Range to output from the entries below: the line containing "[00:00.000]" through the line containing "35: (321, 375)". Set it down exactly, ends included, nothing else.

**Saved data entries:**

* * *

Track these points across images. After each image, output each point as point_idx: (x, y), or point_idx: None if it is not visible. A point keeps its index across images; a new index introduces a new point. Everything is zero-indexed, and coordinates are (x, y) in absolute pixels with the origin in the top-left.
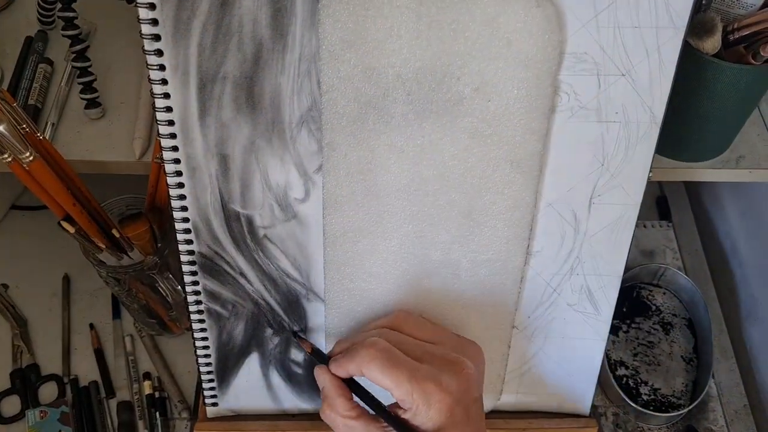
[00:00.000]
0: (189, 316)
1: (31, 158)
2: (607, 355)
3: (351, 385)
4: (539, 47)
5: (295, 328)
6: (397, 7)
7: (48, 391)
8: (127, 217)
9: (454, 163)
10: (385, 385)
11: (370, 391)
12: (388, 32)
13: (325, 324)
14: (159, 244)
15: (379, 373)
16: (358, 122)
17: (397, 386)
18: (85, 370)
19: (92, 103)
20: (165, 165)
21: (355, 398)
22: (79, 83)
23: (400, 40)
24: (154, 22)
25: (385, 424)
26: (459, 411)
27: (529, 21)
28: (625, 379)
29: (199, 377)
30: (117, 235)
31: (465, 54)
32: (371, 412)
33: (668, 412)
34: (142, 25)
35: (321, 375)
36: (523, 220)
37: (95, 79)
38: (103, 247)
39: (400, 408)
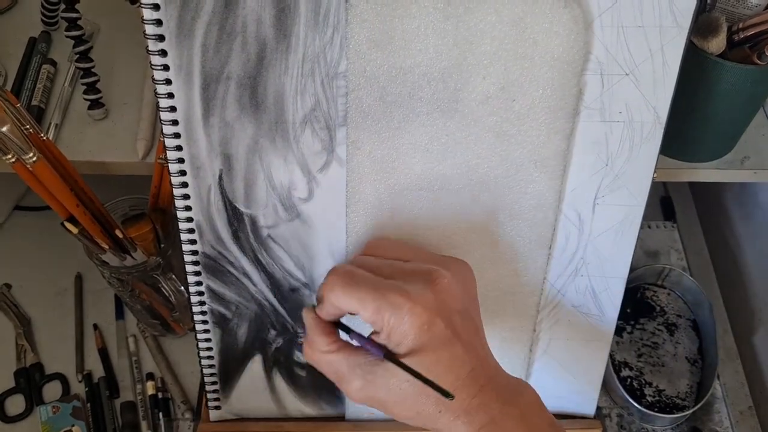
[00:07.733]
0: (192, 317)
1: (34, 159)
2: (611, 356)
3: (340, 327)
4: (565, 48)
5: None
6: (425, 8)
7: (52, 390)
8: (131, 218)
9: (477, 162)
10: (351, 307)
11: (353, 328)
12: (415, 32)
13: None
14: (162, 245)
15: (342, 295)
16: (383, 121)
17: (362, 305)
18: (90, 370)
19: (95, 104)
20: (169, 165)
21: (344, 336)
22: (82, 84)
23: (427, 40)
24: (158, 22)
25: (370, 355)
26: (439, 325)
27: (556, 22)
28: (629, 380)
29: (202, 380)
30: (120, 235)
31: (491, 54)
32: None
33: (673, 413)
34: (146, 26)
35: (304, 316)
36: (546, 220)
37: (98, 80)
38: (107, 247)
39: (376, 334)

* * *

**TASK ANSWER:**
[00:00.000]
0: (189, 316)
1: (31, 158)
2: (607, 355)
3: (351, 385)
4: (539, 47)
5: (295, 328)
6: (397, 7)
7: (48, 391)
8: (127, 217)
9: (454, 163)
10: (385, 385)
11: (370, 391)
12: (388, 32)
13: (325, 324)
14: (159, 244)
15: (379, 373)
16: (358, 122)
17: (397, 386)
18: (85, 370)
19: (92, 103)
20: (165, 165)
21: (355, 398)
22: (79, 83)
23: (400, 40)
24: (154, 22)
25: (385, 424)
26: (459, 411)
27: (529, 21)
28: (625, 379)
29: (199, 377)
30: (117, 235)
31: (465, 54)
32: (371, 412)
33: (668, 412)
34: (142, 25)
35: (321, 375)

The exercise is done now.